Soufiane Aghaichata Guichene (born August 8, 1994) is a Nigerien politician. She has served as Minister of Crafts and Tourism of Niger since August 2023.

== Biography ==
Guichene was born on August 8, 1994, in Agadez, Niger. She began her career as a lawyer, specializing in human resources and logistics, after graduating with a degree in Business Law from the School for Legal and Economic Studies (ESEJE) in Mohammedia, Morocco.

In September 2022, Guichene began work as Human Resources and Legal Manager at Babati Petroleum Services in Niamey. She was appointed to the role of Minister of Crafts and Tourism of Niger in August of the following year, joining the government of Prime Minister Ali Lamine Zeine.

As Minister, Guichene signed a decree revoking the operational license of Soluxe International Hotel in Niamey in March 2025. Although the establishment of the hotel, built at the cost of 25 billion CFA francs from Chinese investors, had been the source of celebration upon its construction in 2013, the closure was said to be indicative of possible fallout for Sino-Nigerien relations. In revoking the license, the ministry cited infractions not limited to discriminatory practices and financial violations.

In 2026, Guichene spoke at the launch of the International Festival of Saharan Cultures (FICSA).

__________________________________________________

In the biography of Soufiane Aghaichata Guichene above, how would you render the sentence "Guichene was born on August 8, 1994, in Agadez, Niger." in Spanish?

_DATA RECORDS_
__________________________________________________

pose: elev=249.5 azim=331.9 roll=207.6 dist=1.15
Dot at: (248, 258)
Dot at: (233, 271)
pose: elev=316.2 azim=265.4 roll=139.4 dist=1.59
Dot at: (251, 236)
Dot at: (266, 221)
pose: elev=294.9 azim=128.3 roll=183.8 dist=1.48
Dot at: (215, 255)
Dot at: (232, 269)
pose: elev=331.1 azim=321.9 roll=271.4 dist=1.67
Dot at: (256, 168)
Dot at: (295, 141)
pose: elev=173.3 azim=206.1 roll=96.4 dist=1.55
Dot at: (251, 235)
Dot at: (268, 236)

__________________________________________________

_ANSWER FOR THE TASK_
Guichene nació el 8 de agosto de 1994 en Agadez, Níger.